As bond yields (interest rates) and prices tend to move inversely, this recent sell-off has resulted in higher yields. To put it another way: when bonds become more appealing, prices rise – thus the issuer of the debt has less incentive to attract investors by offering higher interest rates. Conversely, in the current environment, the U.S. government – and consequently taxpayers – will bear the brunt of higher costs.
What is ‘forced selling’ in financial markets?
A key concern about the recent downturn is the tendency for stocks and bonds to move in different directions. Investors typically flee to bonds for their reliability when the economy is contracting. A simultaneous movement of diverse asset types often indicates deeper fractures within financial markets.
The immediate reaction to President Donald Trump’s announcement on tariffs from April 2 was more typical, noted Thomas Urano, chief strategist at Sage Advisory in Austin, which manages fixed-income assets of $28 billion.
“There was widespread concern over a potential recession,” Urano remarked, leading investors to flock to bonds, which in turn lowered yields. However, as stock prices continued to decline, the situation became complicated.
“When everyone starts selling simultaneously, prices become extremely volatile,” said Urano. Determining the rightful prices for various assets and the associated risk levels becomes more challenging. “This can lead to disorder,” he added.
Among significant market disruptions, large investors might find themselves needing to liquidate assets they hadn’t planned to sell due to cash requirements. Anecdotal reports suggest that such “forced selling” is occurring lately, according to Jon Adams, chief investment officer at Calamos Wealth Management, overseeing $4.1 billion.
While such market seizures are uncommon, they are not unprecedented. Analysts often recall the panic from March 2020, when governments worldwide contemplated closing their economies for the first time in modern times, as well as the depths of the financial crisis in 2008.

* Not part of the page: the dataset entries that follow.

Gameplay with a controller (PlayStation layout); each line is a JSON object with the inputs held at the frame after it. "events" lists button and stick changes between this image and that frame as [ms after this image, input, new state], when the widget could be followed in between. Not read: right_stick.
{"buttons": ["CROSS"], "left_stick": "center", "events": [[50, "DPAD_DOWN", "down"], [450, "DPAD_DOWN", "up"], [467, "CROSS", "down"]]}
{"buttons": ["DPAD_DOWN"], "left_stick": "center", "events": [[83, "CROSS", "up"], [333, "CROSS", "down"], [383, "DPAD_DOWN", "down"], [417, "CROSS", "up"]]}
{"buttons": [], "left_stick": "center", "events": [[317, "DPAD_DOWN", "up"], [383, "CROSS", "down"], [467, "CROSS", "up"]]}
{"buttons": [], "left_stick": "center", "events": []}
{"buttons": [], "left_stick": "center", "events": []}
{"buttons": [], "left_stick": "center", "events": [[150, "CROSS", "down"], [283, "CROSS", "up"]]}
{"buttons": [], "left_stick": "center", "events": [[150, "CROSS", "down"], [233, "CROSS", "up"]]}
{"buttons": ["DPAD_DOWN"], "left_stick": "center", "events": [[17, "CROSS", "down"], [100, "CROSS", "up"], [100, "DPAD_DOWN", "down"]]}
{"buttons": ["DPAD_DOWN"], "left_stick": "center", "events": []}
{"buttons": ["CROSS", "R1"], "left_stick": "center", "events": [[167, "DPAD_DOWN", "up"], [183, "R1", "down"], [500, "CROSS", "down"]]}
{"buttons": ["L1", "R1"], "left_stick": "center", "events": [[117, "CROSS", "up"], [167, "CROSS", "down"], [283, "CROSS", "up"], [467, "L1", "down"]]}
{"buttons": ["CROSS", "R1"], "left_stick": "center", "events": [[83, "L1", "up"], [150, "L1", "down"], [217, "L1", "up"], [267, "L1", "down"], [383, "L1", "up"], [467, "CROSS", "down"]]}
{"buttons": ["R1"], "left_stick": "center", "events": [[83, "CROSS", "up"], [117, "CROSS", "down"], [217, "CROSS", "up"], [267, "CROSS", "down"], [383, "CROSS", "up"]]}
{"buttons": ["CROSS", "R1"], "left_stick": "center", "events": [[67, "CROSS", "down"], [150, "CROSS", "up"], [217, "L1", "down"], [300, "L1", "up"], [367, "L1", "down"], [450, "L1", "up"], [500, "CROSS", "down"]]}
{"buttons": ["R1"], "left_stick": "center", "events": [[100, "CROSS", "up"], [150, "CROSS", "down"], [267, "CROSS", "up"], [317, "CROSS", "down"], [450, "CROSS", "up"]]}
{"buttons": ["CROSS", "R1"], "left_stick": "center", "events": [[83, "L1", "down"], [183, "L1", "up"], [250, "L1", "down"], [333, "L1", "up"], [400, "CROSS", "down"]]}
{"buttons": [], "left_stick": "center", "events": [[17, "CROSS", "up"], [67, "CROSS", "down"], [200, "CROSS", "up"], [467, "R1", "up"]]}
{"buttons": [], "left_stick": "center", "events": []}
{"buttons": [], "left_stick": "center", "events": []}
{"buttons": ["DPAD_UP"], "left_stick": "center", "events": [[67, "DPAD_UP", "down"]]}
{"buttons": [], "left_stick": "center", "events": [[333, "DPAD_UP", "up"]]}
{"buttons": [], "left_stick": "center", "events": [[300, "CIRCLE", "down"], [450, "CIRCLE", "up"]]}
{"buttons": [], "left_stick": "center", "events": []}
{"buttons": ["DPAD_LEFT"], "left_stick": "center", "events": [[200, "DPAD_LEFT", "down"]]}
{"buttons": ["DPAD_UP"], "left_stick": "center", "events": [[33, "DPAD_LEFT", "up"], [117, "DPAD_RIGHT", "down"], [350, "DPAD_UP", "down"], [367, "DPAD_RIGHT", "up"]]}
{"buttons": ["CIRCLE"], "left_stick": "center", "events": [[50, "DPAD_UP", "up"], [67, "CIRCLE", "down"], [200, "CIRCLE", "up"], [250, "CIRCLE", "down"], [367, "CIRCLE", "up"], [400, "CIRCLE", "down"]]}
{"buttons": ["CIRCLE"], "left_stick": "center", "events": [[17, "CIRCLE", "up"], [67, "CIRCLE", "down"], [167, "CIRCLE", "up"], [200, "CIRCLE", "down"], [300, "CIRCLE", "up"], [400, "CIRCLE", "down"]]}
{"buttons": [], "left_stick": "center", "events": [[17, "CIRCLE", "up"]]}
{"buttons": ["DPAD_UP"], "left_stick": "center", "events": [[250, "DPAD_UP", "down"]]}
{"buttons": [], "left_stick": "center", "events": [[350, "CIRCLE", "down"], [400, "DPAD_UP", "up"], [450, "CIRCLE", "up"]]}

A notable distinction today compared to those past instances is that the current sell-off is directly linked to the trade conflict initiated purposefully by the Trump administration. Many conventional crisis management tools, including intervention from the Federal Reserve, may not apply and should not be relied upon.
Furthermore, the Fed seems reluctant to appear partisan, Urano observed, and its strategies are ill-suited to address the current scenario. “Lowering rates will not resolve the issues stemming from policy decisions.”
Why do budget deficits matter to the bond market?
A major concern for many market participants is the possibility that the bond downturn is far from over, as the U.S. may have lost some of its long-standing credibility.
The ongoing bond sell-off “could indeed be indicative of default risk,” stated Matt Fabian, a partner at Municipal Market Analytics, a firm specializing in bond market research. “This may reflect apprehensions about the U.S. government’s operational stability. There is ample cause for concern regarding its future viability.”
Even if government officials do not directly refuse to meet U.S. obligations, the probability of some technical mishap has markedly increased due to workforce reductions and the “gutting” of processes in Washington, Fabian noted.
Moreover, the Republican budget progressing through Congress threatens to add trillions of dollars to our existing debt, as budget deficits contain borrowing requirements. It poses “an alarming budget trajectory,” Fabian remarked.
Additionally, the extreme fluctuations in the bond market hinder long-term planning for companies and households alike. Eventually, this volatility could “become self-perpetuating” and push the economy towards a downturn, Adams conveyed to USA TODAY.
“If confidence is significantly shaken, and uncertainty rises sufficiently, leading individuals and businesses to delay decisions, this scenario could indeed culminate in a recession.”
In conclusion, the recent developments have led many analysts to reflect on the bond market’s predictive reputation. “It’s hard to foresee a positive outcome from this situation,” Fabian concluded.